Natural Killer Cells and Cellular Immunobiology

Proponents of immune treatments for cancer have long anticipated the increased use of cellular immune therapy. The ability to use cellular immune components to directly attack the cancer cell is what immune therapy is about. The current treatments indirectly approach this by correcting immune imbalance and stimulating the immune system to produce those cellular components which attack cancer, such as T-cells, macrophages, etc. Actually giving the patient T-cells from an outside source is a major goal of emerging immune therapy.

This concept is not new.  It has had to await refinements and control which is now becoming possible. In the 1980s Rosenberg did pioneer studies with lymphocytes, removing them from patients, activating them and returning them to the patients, the so-called LAK cell (Lymphocyte Activated Killer cell). It is a useful treatment, though sometimes unreliable and ineffective. Newer refinements have greatly improved the treatment since Rosenberg, but it still does not give the degree of activity that we expect from immune therapy.

Dendritic cells are another approach which has shown some success, but not to the degree we know should be possible. Dendritic cells recognize cancer cells and take that information to the immune system stimulating the production of tumor specific T-cells (cytotoxic T-cells), which in turn attack the cancer cells. Dendritic cells can be cultured from the patient’s blood, grown in tissue culture and activated with cancer antigens.  When they are then reintroduced into the patient they can elicit an augmented immune response to the cancer. Dendritic cells from tissue culture do not produce as robust a response as native cells, indicating an area for improvement. Dendritic cells are also proving to be major adjuvants in cancer vaccine research.

Natural killer cells (NK cells) are a type of cytotoxic T-cell that are not specific for one cancer cell type, as are the tumor specific cells produced in response to dendritic cells. Originally NK cells were thought to simply attack cancer cells when they find them and not require activation by finding a specific cancer cell marker, hence the name natural killer cells. We now know that they are activated by lack of a cell marker that identifies the cell as “self” that is normal to the body. They are also activated by interleukin-2 and recent research has identified other activating factors. NK cell are considered to be an initial line of defense while the immune system makes tumor specific T-cells. However, due to the intensity of NK cell attack, they are receiving interest as the most promising of immune cell therapies. NK cells grown in tissue culture do not exhibit the decreased activity as tissue culture dendritic cells. Some research groups claim to have methods of further activating NK cells before reintroducing them into patients.

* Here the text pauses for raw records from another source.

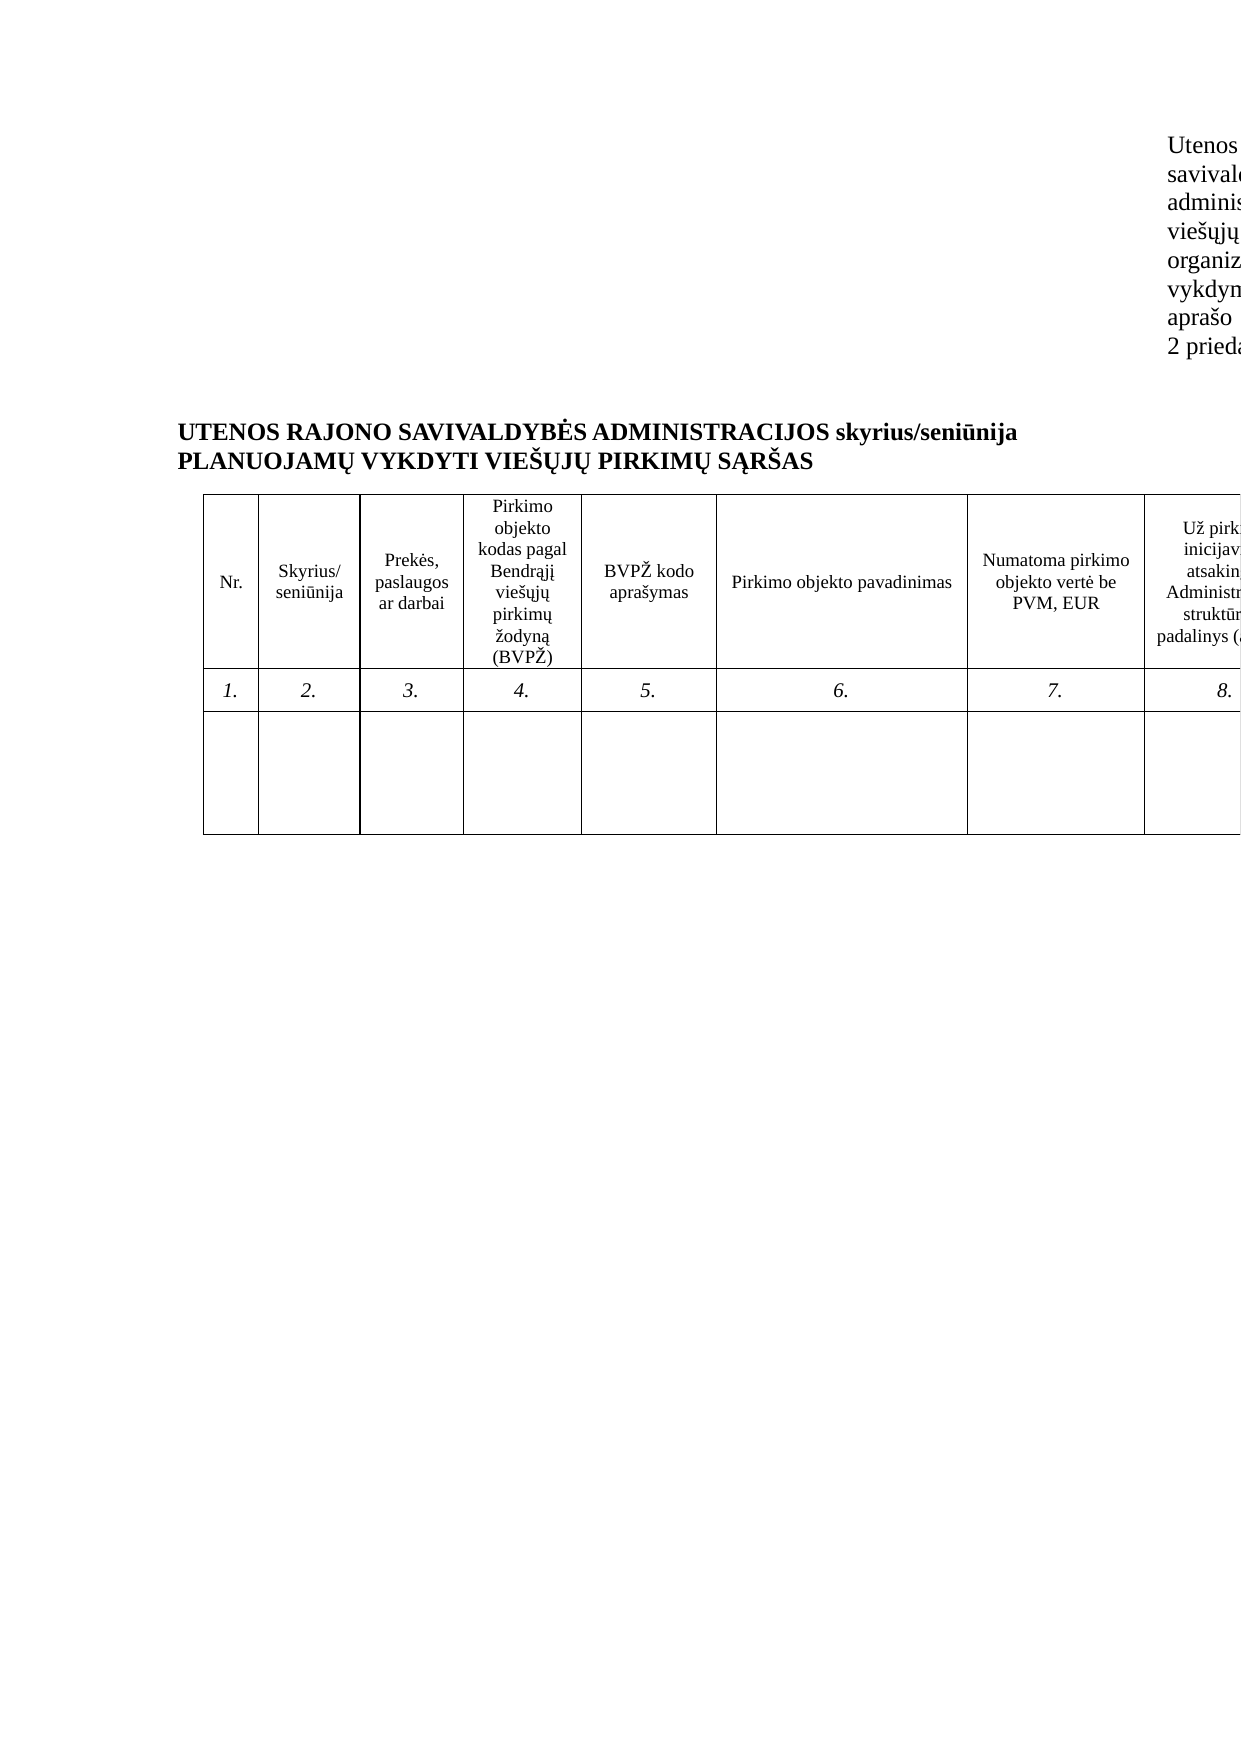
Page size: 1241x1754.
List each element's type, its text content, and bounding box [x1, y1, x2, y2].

table_header BVPŽ kodo aprašymas [582, 495, 716, 668]
table_cell [1145, 712, 1240, 834]
table_cell [204, 712, 258, 834]
table_cell [361, 712, 463, 834]
table_cell 4. [464, 669, 581, 711]
table_cell 6. [717, 669, 967, 711]
table_cell 8. [1145, 669, 1240, 711]
table_cell [464, 712, 581, 834]
table_cell 5. [582, 669, 716, 711]
table_header Nr. [204, 495, 258, 668]
table_cell 3. [361, 669, 463, 711]
table_cell [259, 712, 359, 834]
table_header Už pirkimo inicijavimą atsakingas Administracijos struktūrinis padalinys (asmuo) [1145, 495, 1240, 668]
table_header Pirkimo objekto kodas pagal Bendrąjį viešųjų pirkimų žodyną (BVPŽ) [464, 495, 581, 668]
table_header Numatoma pirkimo objekto vertė be PVM, EUR [968, 495, 1144, 668]
text Utenos rajono savivaldybės administracijos viešųjų pirkimų organizavimo ir vykdymo tvarkos aprašo [1167, 130, 1240, 331]
table_cell [968, 712, 1144, 834]
table_cell 7. [968, 669, 1144, 711]
table_cell [582, 712, 716, 834]
table_cell 2. [259, 669, 359, 711]
text 2 priedas [1167, 331, 1240, 360]
table_header Prekės, paslaugos ar darbai [361, 495, 463, 668]
text UTENOS RAJONO SAVIVALDYBĖS ADMINISTRACIJOS skyrius/seniūnija PLANUOJAMŲ VYKDYTI VIEŠŲJŲ PIRKIMŲ SĄRŠAS [177, 417, 1169, 475]
table_header Skyrius/ seniūnija [259, 495, 359, 668]
table_cell [717, 712, 967, 834]
table_header Pirkimo objekto pavadinimas [717, 495, 967, 668]
table_cell 1. [204, 669, 258, 711]
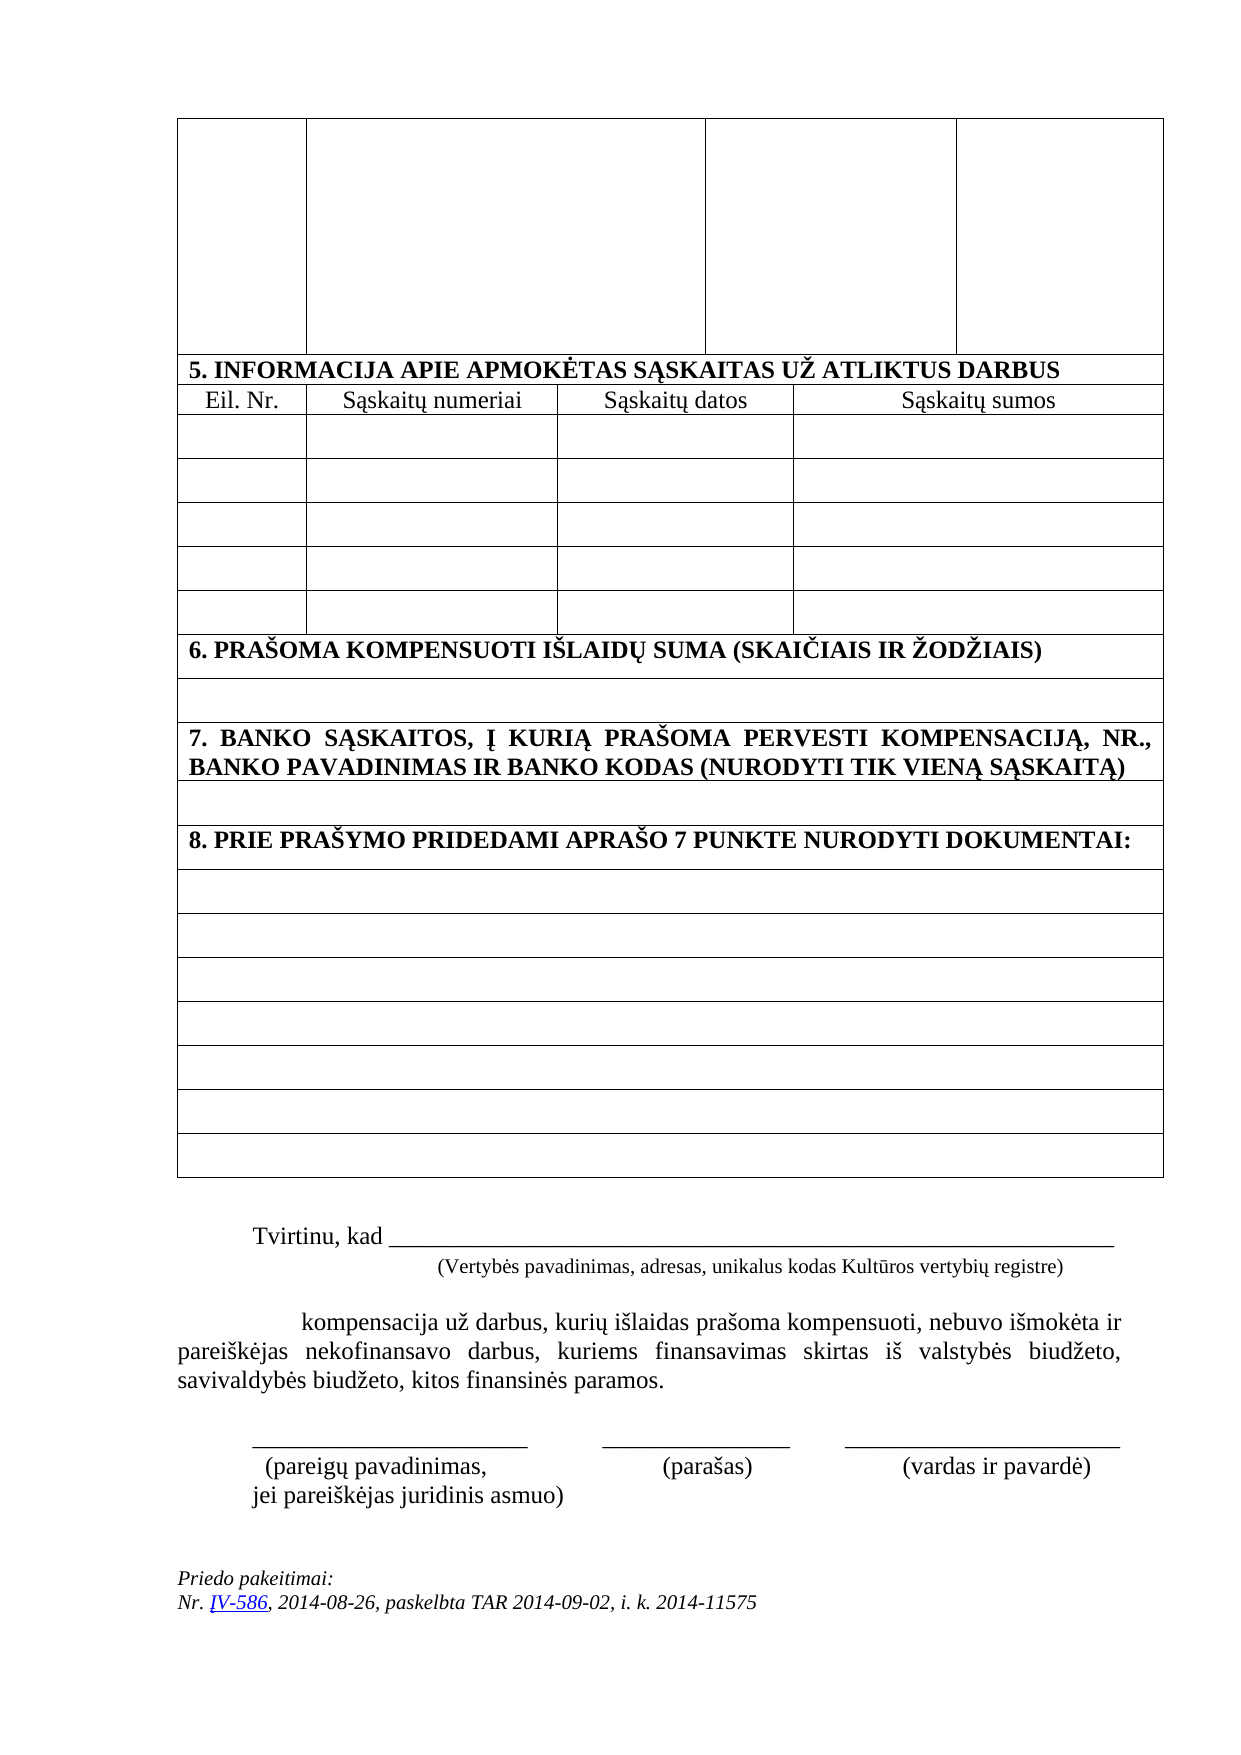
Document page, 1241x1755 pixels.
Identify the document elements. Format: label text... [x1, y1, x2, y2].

table_cell [178, 914, 1163, 957]
table_cell [178, 1134, 1163, 1177]
table_cell [307, 547, 557, 590]
text kompensacija už darbus, kurių išlaidas prašoma kompensuoti, nebuvo išmokėta ir pareiškėjas nekofinansavo darbus, kuriems finansavimas skirtas iš valstybės biudžeto, savivaldybės biudžeto, kitos finansinės paramos. [177, 1307, 1122, 1394]
table_cell Eil. Nr. [178, 385, 306, 413]
table_cell [178, 1046, 1163, 1089]
table_cell [178, 459, 306, 502]
table_cell [178, 591, 306, 634]
table_cell [558, 459, 793, 502]
table_cell Sąskaitų numeriai [307, 385, 557, 413]
table_cell [794, 547, 1163, 590]
text Tvirtinu, kad __________________________________________________________ [177, 1221, 1122, 1250]
table_cell [307, 119, 705, 354]
table_cell [794, 459, 1163, 502]
table_cell Sąskaitų datos [558, 385, 793, 413]
text jei pareiškėjas juridinis asmuo) [177, 1480, 1122, 1509]
table_cell [178, 1002, 1163, 1045]
text Priedo pakeitimai: [177, 1566, 1122, 1590]
table_cell [307, 591, 557, 634]
text Nr. ĮV-586, 2014-08-26, paskelbta TAR 2014-09-02, i. k. 2014-11575 [177, 1590, 1122, 1614]
table_cell 6. PRAŠOMA KOMPENSUOTI IŠLAIDŲ SUMA (SKAIČIAIS IR ŽODŽIAIS) [178, 635, 1163, 678]
table_cell [558, 503, 793, 546]
table_cell [558, 547, 793, 590]
table_cell [558, 591, 793, 634]
table_cell [178, 870, 1163, 913]
table_cell [178, 958, 1163, 1001]
table_cell 5. INFORMACIJA APIE APMOKĖTAS SĄSKAITAS UŽ ATLIKTUS DARBUS [178, 355, 1163, 384]
table_cell [957, 119, 1163, 354]
table_cell 7. BANKO SĄSKAITOS, Į KURIĄ PRAŠOMA PERVESTI KOMPENSACIJĄ, NR., BANKO PAVADINIMAS IR BANKO KODAS (NURODYTI TIK VIENĄ SĄSKAITĄ) [178, 723, 1163, 780]
table_cell [794, 503, 1163, 546]
table_cell [178, 119, 306, 354]
table_cell [178, 547, 306, 590]
table_cell [178, 781, 1163, 824]
table_cell [178, 1090, 1163, 1133]
table_cell [706, 119, 956, 354]
text (pareigų pavadinimas, (parašas) (vardas ir pavardė) [177, 1451, 1122, 1480]
table_cell [794, 415, 1163, 457]
table_cell Sąskaitų sumos [794, 385, 1163, 413]
table_cell [178, 503, 306, 546]
table_cell [178, 679, 1163, 722]
table_cell [178, 415, 306, 457]
table_cell [794, 591, 1163, 634]
table_cell [307, 503, 557, 546]
table_cell [307, 459, 557, 502]
table_cell [558, 415, 793, 457]
text (Vertybės pavadinimas, adresas, unikalus kodas Kultūros vertybių registre) [177, 1250, 1122, 1279]
table_cell [307, 415, 557, 457]
text ______________________ _______________ ______________________ [177, 1422, 1122, 1451]
table_cell 8. PRIE PRAŠYMO PRIDEDAMI APRAŠO 7 PUNKTE NURODYTI DOKUMENTAI: [178, 826, 1163, 868]
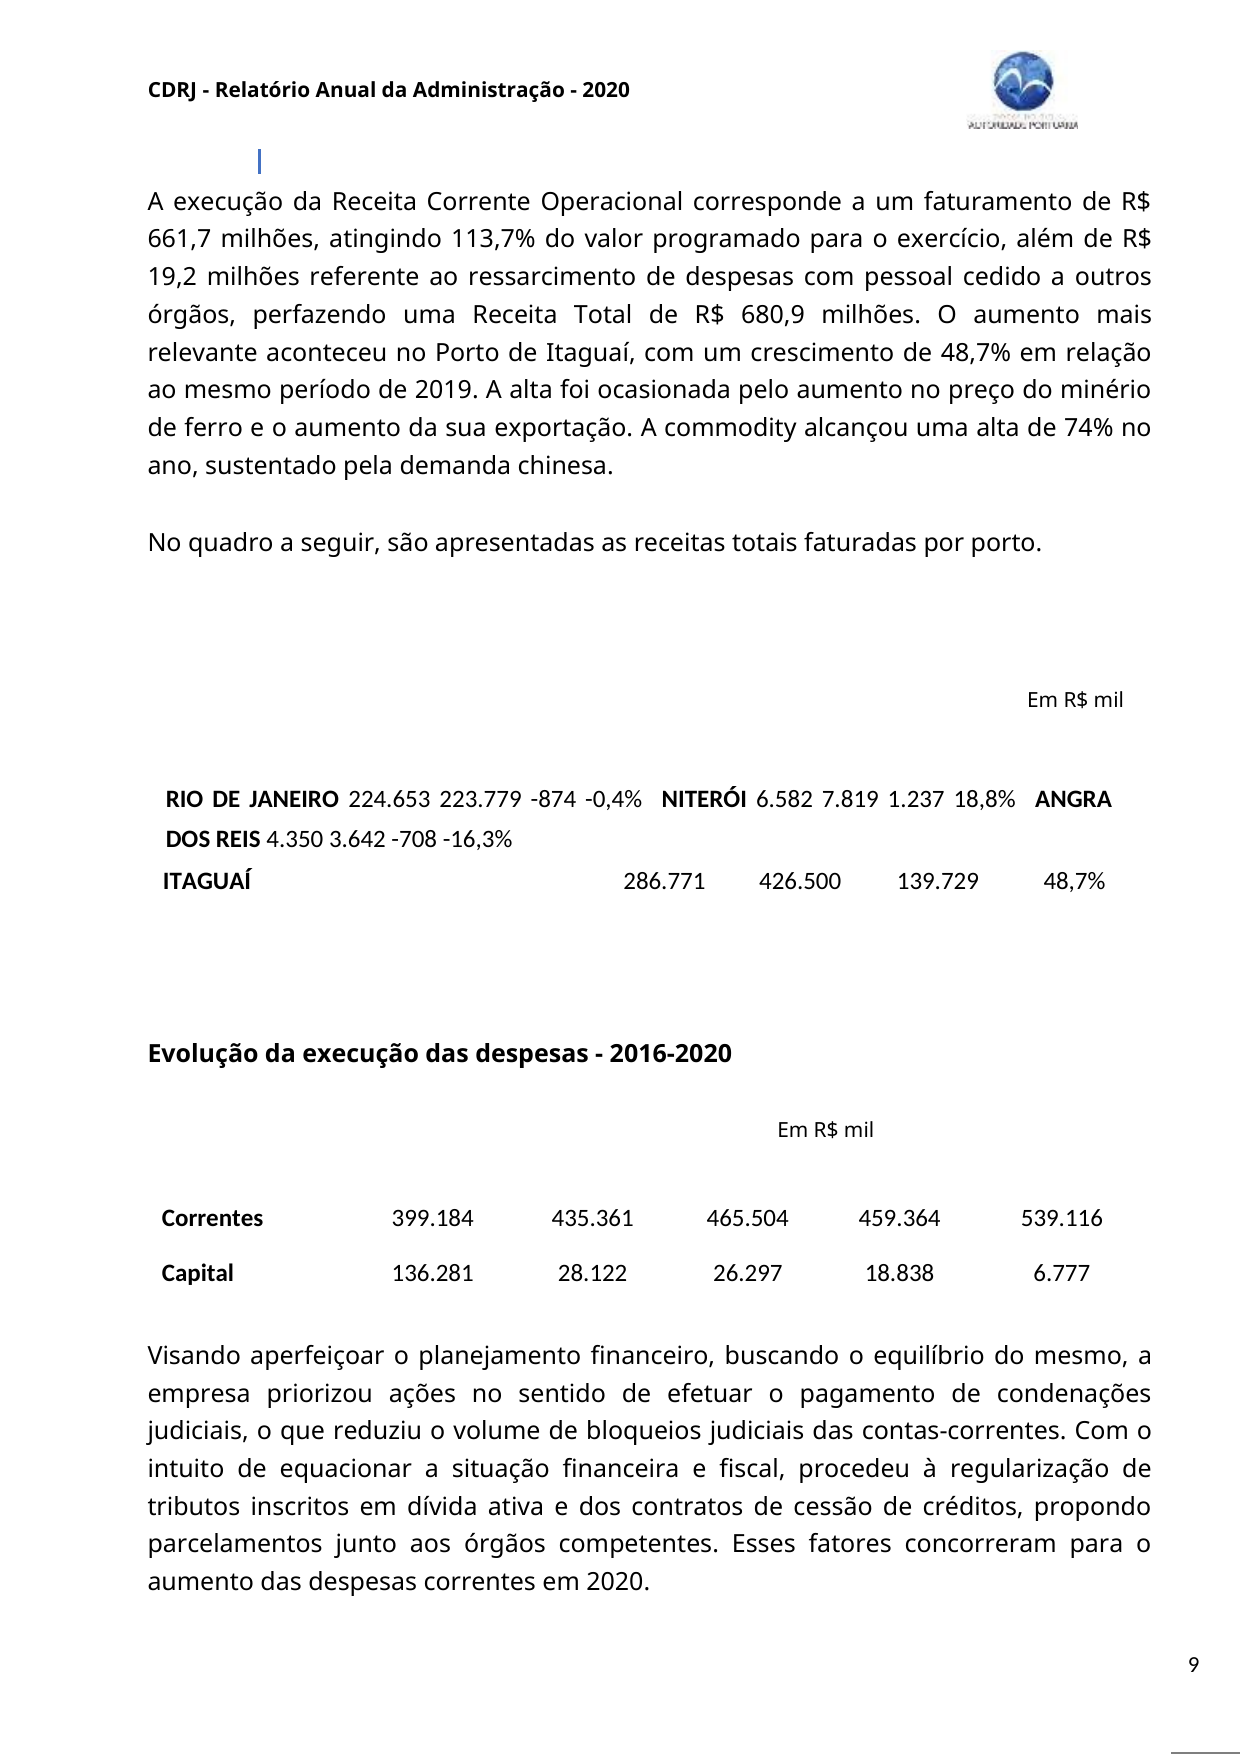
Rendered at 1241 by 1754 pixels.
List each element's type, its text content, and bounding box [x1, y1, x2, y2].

Recent reports of complete remissions of some cancers with NK cells has fueled the public’s interest in NK cells and generated over optimism for the treatment. Will all patients receiving NK cell therapy have a complete remission? Not in the near future. Will NK cell therapy become a major breakthrough in cancer? We believe this to be the case.

At present both dendritic and NK cell therapy offers promise, with NK cell currently having some advantage. Here at the Immune Recovery Centers of America we believe that a combined approach with both cellular therapies merits consideration. As the IRCs have found with other immune therapies, combined therapies in the proper sequence can improve response. We also believe that immune reconstitution before NK or dendritic cell therapy will enhance the ability of the immune system to maintain the NK and/or dendritic cell effect. Unfortunately such treatments in the US are classified as “clinical research” leaving patients with little option other than to go offshore. The Immune Recovery Centers maintain contact with groups researching cellular immunotherapy, and is developing strategic alliances with several laboratories to allow our patients access to such therapies. Because cellular immunotherapy offers such promise for cancer patients and is an intense area of research, we feel that treatment standards will develop which will allow more routine use in the US.